#### Task inputs:
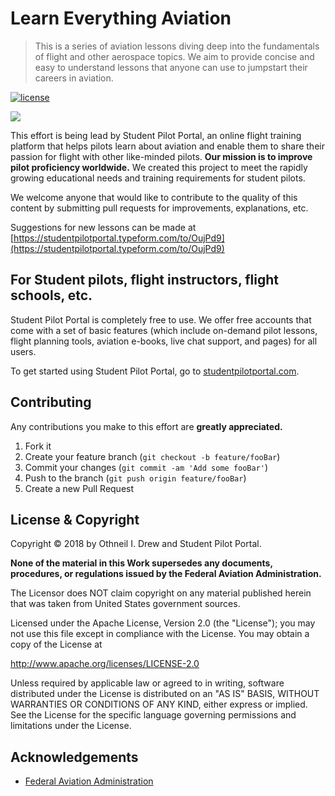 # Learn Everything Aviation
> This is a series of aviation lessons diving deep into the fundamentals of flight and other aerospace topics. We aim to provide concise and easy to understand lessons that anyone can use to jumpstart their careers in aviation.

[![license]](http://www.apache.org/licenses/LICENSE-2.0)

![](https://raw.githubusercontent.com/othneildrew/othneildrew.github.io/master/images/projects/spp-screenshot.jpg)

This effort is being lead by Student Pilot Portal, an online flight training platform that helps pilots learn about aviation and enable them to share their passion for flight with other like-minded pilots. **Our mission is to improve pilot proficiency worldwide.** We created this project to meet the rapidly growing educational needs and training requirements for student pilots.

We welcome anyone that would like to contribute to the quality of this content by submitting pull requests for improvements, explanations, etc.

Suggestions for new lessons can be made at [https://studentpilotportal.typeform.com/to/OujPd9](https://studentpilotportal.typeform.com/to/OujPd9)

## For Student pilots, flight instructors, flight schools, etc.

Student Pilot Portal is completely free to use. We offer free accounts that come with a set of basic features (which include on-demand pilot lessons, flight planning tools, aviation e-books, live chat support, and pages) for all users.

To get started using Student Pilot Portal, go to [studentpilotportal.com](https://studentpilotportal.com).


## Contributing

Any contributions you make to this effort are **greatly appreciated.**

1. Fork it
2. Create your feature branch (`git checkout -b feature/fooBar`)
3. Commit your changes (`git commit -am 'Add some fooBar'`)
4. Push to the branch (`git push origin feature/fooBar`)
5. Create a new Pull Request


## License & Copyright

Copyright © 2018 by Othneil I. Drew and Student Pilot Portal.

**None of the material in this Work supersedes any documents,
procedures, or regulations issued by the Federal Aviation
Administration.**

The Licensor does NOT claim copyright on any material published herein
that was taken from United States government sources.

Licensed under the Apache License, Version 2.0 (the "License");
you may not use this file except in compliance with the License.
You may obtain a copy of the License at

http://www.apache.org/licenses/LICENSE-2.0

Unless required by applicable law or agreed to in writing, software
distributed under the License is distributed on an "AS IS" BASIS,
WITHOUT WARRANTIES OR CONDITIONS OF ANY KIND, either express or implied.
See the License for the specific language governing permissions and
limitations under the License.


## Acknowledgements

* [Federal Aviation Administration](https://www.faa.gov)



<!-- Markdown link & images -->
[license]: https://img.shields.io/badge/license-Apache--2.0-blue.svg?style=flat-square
--
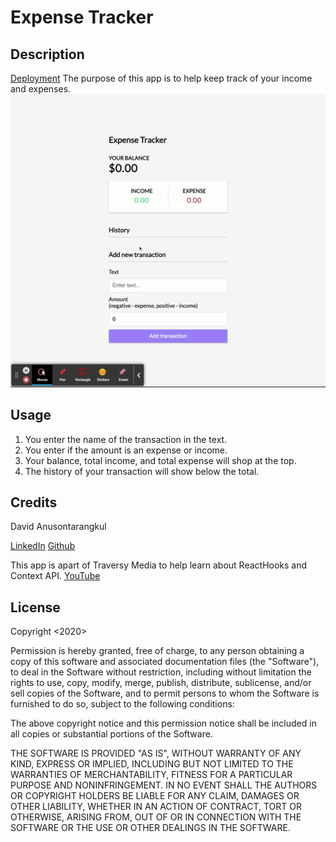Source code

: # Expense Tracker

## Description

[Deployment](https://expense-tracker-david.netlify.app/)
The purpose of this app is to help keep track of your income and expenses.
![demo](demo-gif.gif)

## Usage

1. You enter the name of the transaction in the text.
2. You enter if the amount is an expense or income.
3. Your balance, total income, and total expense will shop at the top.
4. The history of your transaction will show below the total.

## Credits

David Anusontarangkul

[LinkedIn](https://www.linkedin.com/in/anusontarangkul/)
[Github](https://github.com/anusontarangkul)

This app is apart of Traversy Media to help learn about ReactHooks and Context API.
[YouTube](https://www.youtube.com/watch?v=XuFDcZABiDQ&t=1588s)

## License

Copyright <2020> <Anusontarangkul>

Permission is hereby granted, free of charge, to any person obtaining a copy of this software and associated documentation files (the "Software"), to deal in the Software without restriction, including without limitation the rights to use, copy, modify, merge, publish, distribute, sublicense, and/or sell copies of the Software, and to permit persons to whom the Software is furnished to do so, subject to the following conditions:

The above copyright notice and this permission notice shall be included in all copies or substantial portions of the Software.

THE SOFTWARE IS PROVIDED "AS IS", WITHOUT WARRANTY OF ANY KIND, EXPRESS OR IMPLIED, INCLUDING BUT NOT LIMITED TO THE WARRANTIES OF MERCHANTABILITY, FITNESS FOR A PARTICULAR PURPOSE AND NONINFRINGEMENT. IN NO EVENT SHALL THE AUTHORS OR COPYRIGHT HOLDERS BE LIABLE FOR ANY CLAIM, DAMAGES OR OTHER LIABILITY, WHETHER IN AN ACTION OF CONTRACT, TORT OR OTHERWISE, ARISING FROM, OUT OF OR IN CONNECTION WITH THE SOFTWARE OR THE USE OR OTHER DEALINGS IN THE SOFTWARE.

#### Problem to solve:
Copy out the lines of the data above, starting with the line that contains "## For Student" and going on through the line that contains "## Contributing".

#### Your solution:
## For Student pilots, flight instructors, flight schools, etc.

Student Pilot Portal is completely free to use. We offer free accounts that come with a set of basic features (which include on-demand pilot lessons, flight planning tools, aviation e-books, live chat support, and pages) for all users.

To get started using Student Pilot Portal, go to [studentpilotportal.com](https://studentpilotportal.com).


## Contributing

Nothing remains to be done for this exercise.